#### What needs to be done
Look through the data and write out every line with the word "rękojmi" in it.

#### Exercise data
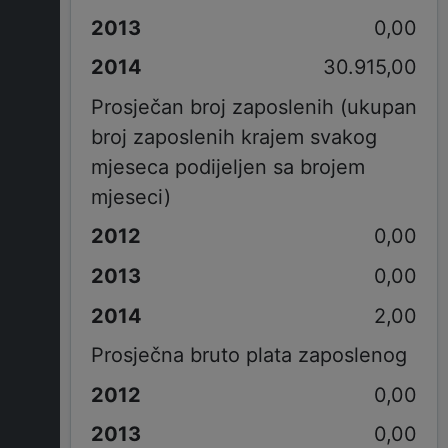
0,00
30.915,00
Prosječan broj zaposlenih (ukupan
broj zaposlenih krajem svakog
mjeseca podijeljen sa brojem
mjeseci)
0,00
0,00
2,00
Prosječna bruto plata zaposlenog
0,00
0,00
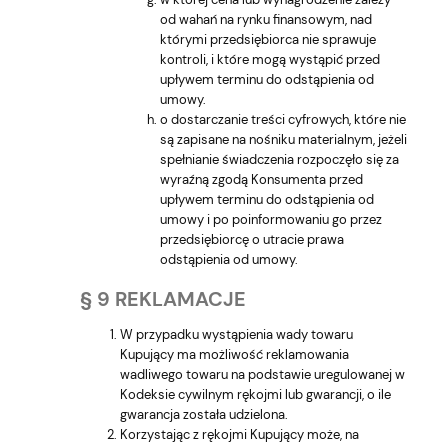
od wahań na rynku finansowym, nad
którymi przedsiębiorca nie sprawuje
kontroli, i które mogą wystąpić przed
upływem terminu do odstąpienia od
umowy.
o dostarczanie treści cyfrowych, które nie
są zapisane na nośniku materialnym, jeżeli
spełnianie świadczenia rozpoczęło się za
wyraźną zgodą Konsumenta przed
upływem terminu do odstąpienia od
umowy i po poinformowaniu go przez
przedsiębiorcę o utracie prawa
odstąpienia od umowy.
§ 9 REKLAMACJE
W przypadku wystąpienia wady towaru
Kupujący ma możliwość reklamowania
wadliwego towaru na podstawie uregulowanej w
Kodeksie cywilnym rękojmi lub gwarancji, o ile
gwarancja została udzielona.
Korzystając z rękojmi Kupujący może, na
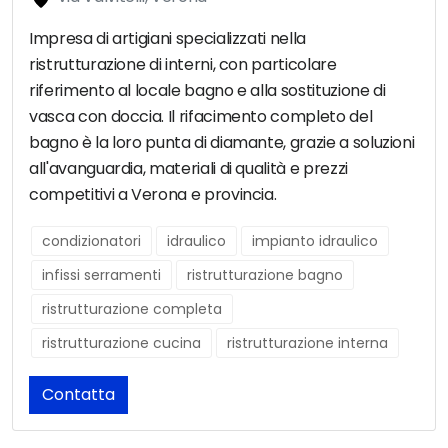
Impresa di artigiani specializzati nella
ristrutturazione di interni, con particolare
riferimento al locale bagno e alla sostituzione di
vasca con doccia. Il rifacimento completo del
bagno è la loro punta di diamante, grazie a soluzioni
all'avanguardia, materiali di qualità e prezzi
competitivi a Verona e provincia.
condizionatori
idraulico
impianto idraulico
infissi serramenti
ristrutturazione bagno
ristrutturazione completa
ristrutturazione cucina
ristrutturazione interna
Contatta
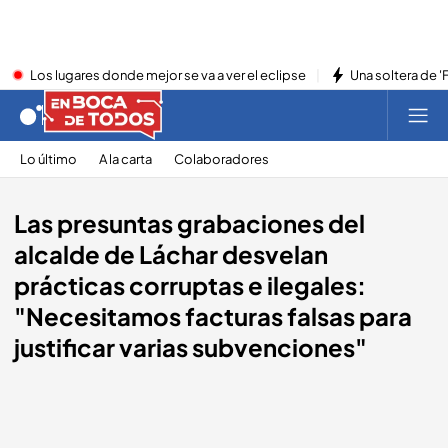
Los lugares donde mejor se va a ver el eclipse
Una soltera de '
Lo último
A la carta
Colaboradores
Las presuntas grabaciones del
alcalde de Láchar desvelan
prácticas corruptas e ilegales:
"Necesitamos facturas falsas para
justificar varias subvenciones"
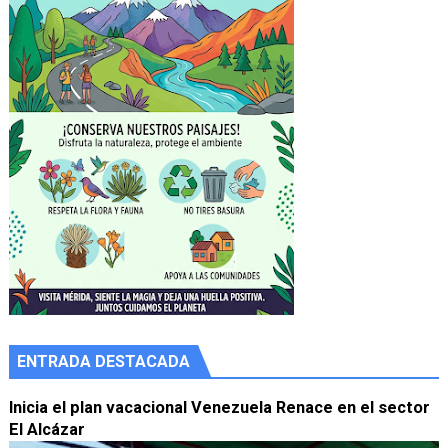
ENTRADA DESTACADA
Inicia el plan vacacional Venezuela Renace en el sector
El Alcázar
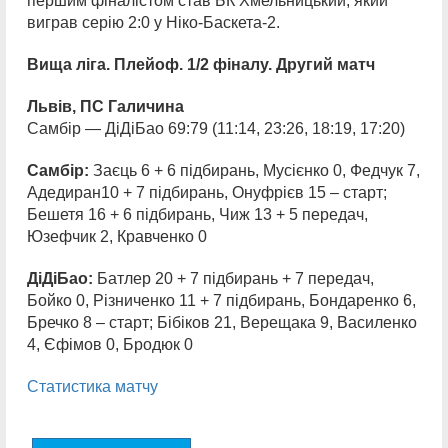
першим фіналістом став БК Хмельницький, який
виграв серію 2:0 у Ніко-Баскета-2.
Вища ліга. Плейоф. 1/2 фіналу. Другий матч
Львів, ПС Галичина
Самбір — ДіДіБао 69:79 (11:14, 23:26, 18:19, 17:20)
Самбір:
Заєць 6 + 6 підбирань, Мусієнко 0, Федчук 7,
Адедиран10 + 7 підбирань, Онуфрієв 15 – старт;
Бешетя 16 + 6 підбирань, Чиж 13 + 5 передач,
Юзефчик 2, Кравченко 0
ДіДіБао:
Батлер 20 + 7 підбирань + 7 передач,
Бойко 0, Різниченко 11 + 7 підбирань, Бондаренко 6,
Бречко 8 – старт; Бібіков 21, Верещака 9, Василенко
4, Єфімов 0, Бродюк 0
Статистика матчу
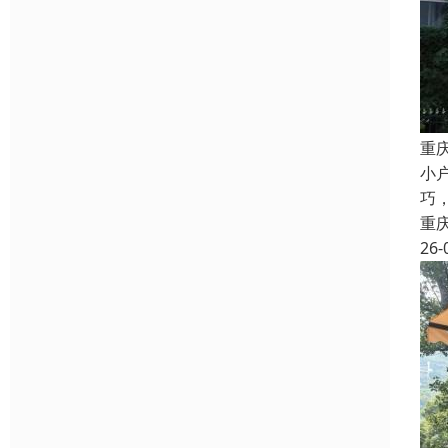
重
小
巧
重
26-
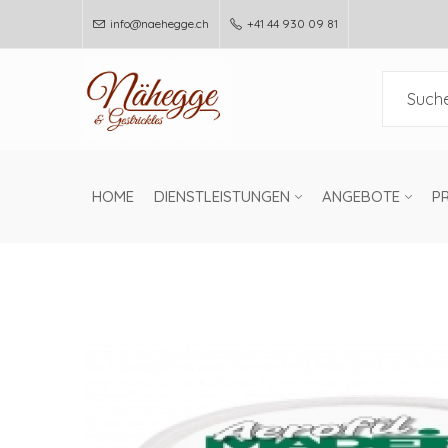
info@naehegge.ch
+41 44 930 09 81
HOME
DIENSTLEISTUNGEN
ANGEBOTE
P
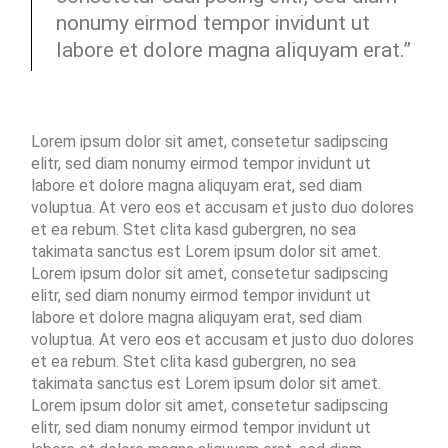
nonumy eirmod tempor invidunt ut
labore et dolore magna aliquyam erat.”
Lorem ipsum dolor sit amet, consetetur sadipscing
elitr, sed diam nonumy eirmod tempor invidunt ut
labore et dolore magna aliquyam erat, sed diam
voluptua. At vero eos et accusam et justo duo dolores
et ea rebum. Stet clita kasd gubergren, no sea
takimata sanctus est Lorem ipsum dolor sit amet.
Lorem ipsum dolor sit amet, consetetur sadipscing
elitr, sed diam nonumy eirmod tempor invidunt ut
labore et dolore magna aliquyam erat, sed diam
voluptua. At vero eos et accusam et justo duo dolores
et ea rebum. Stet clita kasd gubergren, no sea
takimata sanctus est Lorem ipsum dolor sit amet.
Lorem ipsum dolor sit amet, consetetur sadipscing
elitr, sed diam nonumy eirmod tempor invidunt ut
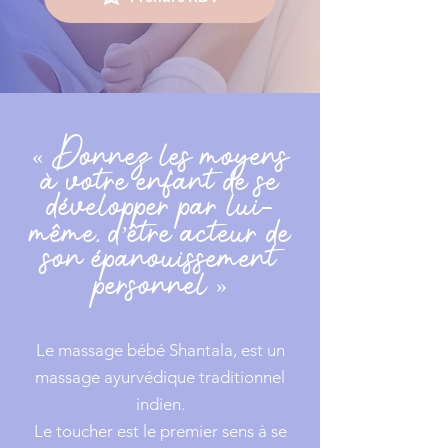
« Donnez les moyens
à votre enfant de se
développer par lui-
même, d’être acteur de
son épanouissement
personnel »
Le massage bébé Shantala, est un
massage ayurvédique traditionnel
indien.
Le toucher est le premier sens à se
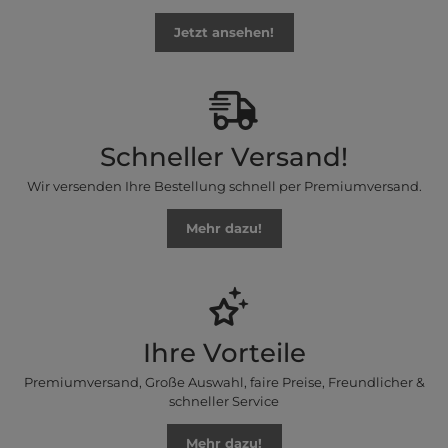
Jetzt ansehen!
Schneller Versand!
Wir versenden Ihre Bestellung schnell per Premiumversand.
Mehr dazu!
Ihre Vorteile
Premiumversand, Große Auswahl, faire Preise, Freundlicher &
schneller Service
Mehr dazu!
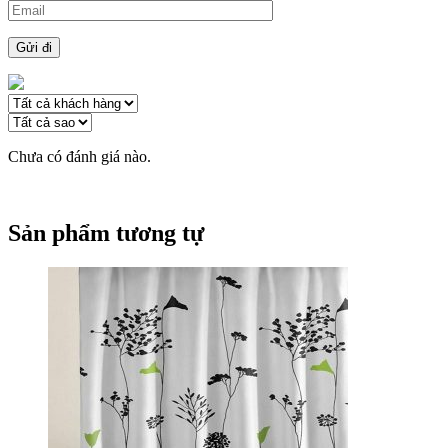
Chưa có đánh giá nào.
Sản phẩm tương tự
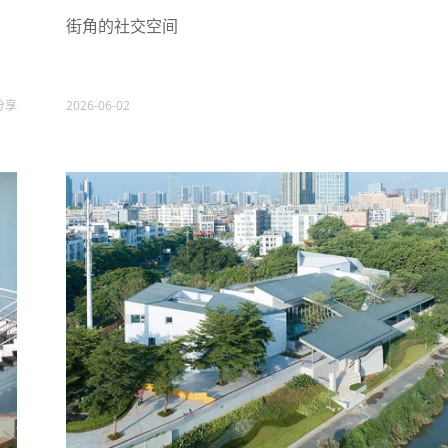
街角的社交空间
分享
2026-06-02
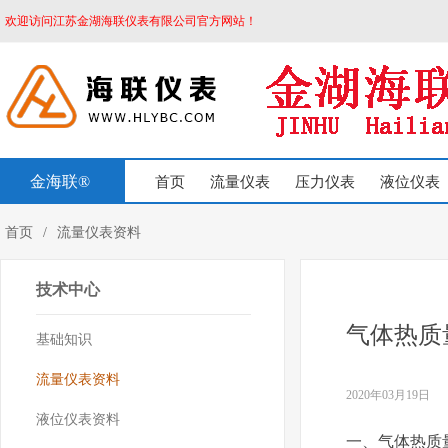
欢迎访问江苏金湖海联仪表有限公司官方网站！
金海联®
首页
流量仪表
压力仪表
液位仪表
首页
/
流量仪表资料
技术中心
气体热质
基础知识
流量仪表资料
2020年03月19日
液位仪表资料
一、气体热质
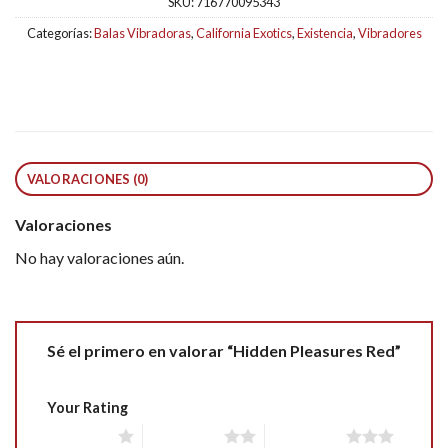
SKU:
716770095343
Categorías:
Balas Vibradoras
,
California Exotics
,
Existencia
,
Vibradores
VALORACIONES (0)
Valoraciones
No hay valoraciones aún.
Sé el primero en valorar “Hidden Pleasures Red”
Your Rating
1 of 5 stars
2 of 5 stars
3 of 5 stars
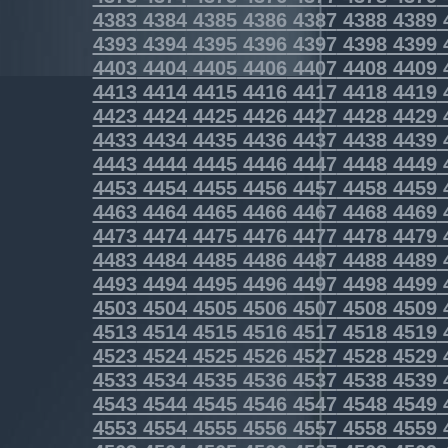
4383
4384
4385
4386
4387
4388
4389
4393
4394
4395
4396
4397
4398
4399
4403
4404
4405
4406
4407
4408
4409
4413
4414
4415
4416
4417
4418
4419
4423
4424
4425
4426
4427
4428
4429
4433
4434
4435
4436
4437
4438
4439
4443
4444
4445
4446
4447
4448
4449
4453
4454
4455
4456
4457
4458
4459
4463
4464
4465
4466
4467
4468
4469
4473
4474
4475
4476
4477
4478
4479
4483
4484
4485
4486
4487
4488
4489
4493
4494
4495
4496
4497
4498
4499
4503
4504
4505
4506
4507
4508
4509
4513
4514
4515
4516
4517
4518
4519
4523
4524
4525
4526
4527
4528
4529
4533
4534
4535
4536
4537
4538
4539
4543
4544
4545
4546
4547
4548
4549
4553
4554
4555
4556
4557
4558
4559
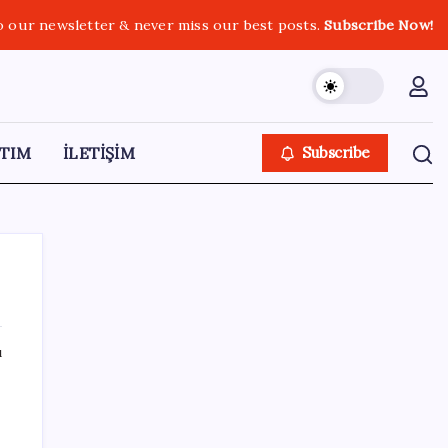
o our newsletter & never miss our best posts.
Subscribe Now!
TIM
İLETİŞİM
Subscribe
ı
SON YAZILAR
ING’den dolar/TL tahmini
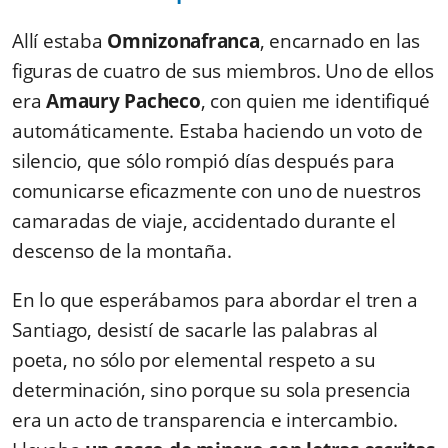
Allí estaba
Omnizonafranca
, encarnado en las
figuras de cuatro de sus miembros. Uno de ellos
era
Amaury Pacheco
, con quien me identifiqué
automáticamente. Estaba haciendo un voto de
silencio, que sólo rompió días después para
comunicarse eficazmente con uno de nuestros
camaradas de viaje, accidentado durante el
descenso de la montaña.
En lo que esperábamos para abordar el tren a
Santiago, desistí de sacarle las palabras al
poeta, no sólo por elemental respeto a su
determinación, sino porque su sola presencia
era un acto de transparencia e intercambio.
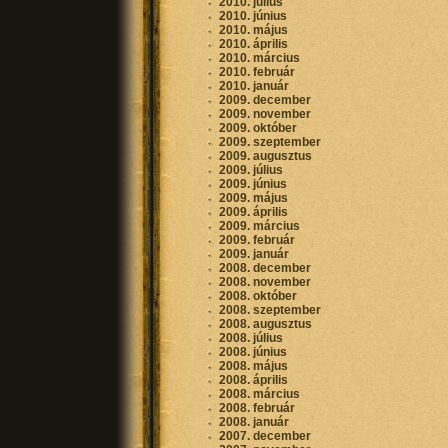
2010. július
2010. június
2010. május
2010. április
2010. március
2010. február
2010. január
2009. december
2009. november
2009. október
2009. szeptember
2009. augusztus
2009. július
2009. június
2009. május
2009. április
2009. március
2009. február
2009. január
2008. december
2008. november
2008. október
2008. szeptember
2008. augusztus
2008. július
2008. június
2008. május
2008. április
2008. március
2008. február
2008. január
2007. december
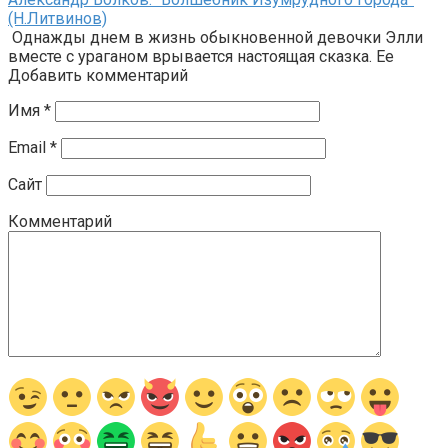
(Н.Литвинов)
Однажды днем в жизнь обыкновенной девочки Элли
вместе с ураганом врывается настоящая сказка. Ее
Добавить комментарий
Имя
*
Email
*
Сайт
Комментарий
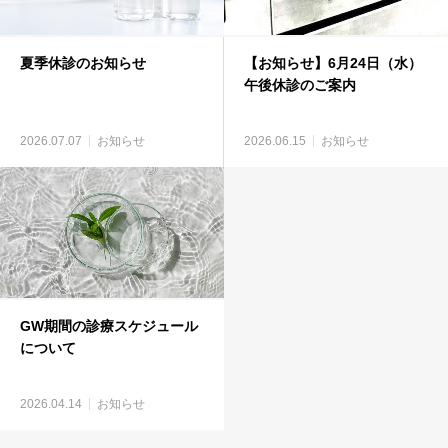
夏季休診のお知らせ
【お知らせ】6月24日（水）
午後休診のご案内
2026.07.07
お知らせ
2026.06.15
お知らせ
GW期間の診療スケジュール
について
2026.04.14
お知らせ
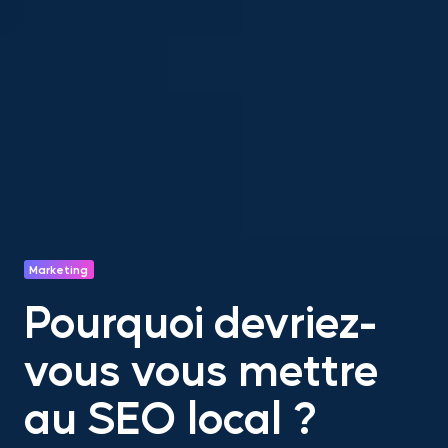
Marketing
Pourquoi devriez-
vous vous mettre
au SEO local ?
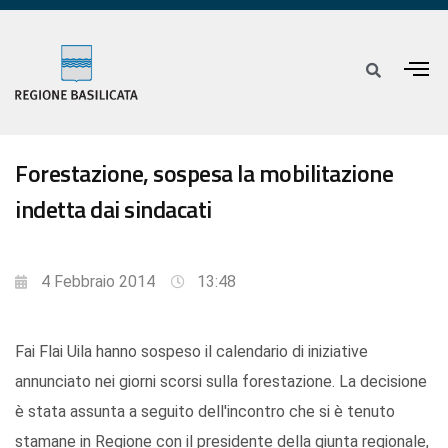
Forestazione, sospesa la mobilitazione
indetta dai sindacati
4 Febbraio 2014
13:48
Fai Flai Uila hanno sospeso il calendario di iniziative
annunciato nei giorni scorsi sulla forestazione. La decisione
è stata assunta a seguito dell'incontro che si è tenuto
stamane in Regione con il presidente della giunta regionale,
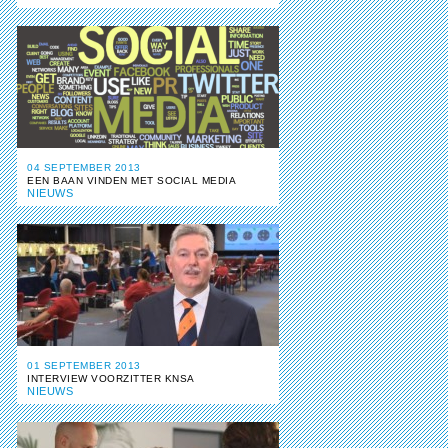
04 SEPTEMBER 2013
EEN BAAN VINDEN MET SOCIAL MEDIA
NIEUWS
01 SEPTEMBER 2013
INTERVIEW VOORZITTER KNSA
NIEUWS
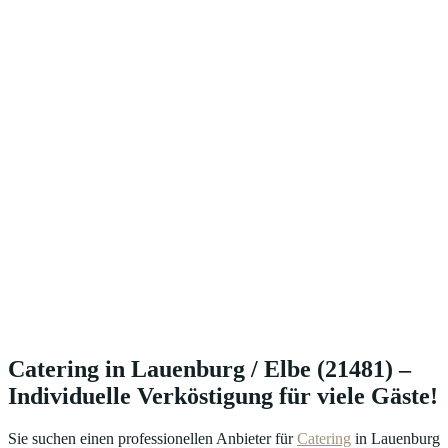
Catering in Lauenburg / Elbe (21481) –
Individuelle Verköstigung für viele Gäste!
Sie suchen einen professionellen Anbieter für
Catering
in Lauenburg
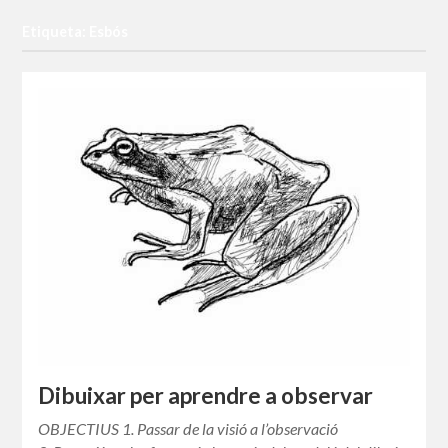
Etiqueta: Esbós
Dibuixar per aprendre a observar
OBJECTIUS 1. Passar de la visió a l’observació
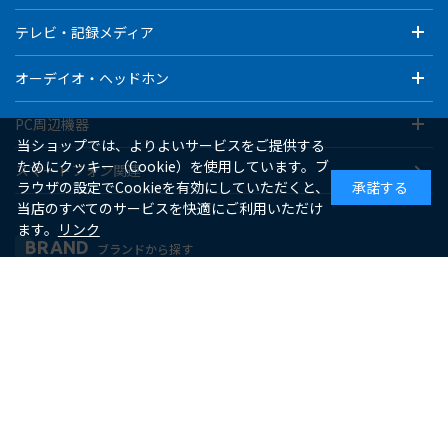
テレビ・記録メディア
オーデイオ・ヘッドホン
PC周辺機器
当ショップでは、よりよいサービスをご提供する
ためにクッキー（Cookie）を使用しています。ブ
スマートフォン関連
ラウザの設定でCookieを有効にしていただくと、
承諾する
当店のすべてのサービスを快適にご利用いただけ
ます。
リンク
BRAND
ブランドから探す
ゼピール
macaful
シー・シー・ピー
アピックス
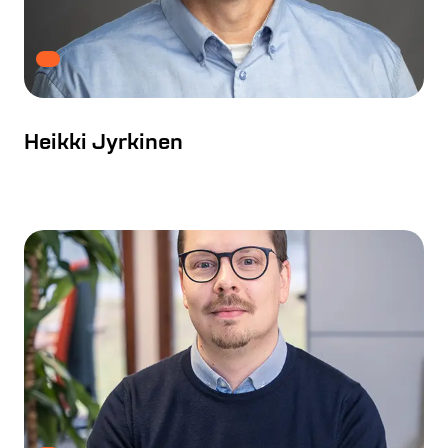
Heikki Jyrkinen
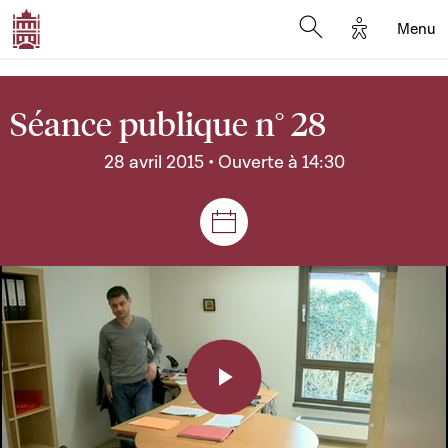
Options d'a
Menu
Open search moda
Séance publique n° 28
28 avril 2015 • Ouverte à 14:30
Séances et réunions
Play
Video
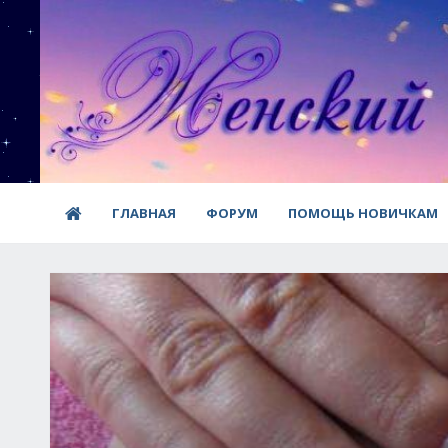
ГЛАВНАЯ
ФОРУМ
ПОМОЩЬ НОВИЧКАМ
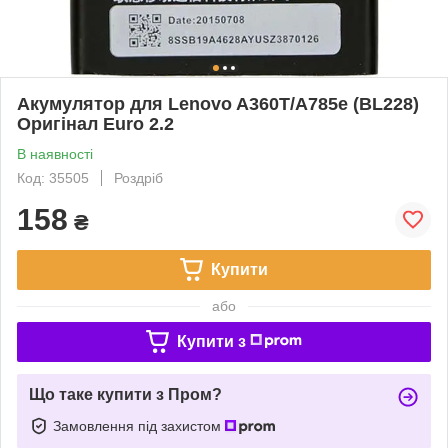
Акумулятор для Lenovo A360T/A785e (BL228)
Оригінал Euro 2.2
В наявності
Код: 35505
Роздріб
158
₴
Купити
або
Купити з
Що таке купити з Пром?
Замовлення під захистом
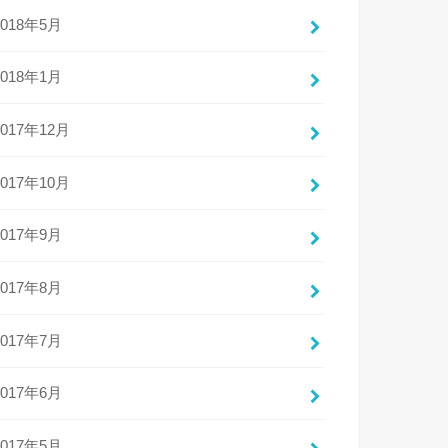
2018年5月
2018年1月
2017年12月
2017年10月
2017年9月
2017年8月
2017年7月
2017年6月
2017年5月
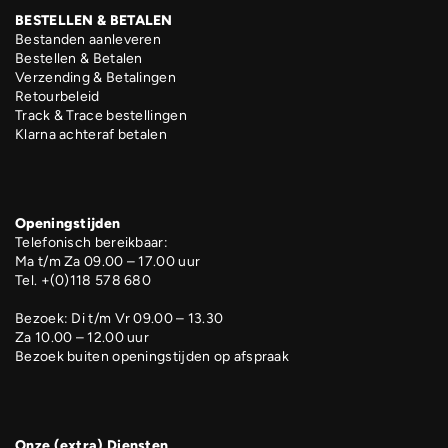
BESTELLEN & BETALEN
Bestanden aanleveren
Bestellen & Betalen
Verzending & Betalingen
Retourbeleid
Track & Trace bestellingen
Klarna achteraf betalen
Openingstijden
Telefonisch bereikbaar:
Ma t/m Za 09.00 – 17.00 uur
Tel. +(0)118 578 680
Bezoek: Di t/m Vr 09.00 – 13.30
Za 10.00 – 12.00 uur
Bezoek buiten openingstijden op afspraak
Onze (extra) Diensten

#### Task result
Kodeksie cywilnym rękojmi lub gwarancji, o ile
Korzystając z rękojmi Kupujący może, na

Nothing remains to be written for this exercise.